SYNOPSIS: The prizes were presented during a ceremony at Oslo University in the Norwegian capital.
The Chairman of the Nobel Committee, Mrs Aase Lionaess, called Mrs Betty Williams and Miss Mairead Corrigan to the rostrum to receive the 1976 peace prizes.
The announcement for the award was delayed as their names were put forward after nominations had closed.
The Nobel Committee also wanted to be sure that the Northern Ireland peace movement which Mrs Williams and Miss Corrigan helped to launch was not a temporary phenomenon.
The audience, which included Norway's king Olav and members of his family, heard Miss Corrigan say the peace movement had proved that war solved nothing. She said that what mankind needed was love. The path of non-violence could change the problems.
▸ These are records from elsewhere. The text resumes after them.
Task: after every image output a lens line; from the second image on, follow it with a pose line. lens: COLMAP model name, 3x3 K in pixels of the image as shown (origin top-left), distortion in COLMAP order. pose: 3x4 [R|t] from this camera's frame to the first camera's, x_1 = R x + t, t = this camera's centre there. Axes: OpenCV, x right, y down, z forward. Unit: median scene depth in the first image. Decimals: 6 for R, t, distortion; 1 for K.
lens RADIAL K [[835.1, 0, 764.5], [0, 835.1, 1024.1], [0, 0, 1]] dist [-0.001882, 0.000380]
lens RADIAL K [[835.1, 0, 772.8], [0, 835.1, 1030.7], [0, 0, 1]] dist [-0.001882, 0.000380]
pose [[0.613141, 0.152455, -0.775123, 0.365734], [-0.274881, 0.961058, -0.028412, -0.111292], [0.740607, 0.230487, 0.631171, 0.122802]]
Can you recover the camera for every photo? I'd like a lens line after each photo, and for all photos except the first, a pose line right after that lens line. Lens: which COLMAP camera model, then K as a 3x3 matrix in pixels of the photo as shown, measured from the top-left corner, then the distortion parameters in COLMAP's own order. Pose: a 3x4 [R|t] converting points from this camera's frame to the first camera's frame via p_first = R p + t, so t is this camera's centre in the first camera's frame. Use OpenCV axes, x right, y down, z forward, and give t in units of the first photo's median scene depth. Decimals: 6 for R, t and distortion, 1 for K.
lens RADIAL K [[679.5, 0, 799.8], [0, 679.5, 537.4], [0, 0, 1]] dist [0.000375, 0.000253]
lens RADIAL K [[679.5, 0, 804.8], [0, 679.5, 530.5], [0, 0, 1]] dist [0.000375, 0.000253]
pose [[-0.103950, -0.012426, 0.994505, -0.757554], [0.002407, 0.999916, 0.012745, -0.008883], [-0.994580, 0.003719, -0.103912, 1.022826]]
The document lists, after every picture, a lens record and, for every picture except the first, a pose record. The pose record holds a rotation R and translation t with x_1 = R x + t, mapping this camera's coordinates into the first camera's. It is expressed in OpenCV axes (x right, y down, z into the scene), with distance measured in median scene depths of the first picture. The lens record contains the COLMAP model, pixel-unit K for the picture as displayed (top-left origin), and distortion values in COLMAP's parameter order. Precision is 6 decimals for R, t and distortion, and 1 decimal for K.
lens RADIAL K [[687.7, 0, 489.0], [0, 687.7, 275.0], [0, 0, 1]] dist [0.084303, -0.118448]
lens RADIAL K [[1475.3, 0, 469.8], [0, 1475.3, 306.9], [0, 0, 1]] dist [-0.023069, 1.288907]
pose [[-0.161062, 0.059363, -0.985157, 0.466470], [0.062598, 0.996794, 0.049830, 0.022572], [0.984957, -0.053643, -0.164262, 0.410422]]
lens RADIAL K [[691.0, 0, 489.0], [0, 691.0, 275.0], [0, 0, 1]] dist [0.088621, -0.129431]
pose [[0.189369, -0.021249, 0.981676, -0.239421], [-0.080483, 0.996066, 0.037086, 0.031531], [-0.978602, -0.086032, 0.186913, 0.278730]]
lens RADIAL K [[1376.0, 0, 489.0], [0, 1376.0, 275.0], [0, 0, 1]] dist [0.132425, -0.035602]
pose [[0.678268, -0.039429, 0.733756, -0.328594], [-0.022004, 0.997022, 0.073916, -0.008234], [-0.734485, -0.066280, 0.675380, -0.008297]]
Before the ceremony, the three award winners received the prize money of 681,000 Swedish crowns (142,000 U.S. dollars) from the Committee. They were then received in audience by the king. About 50 supporters of the Irish Republican Arm which is fighting British rule in Northern Ireland, demonstrated outside Oslo University, shouting "No to the peace people" and "The fight continues"
Amnesty International's Swedish chairman Thomas Hammarbert, who was accompanied by a delegation from Amnesty, said they understood the award to me and that there was a close interdependence between peace and human right. No peace in a country was stable when it was ruled by political imprisonment.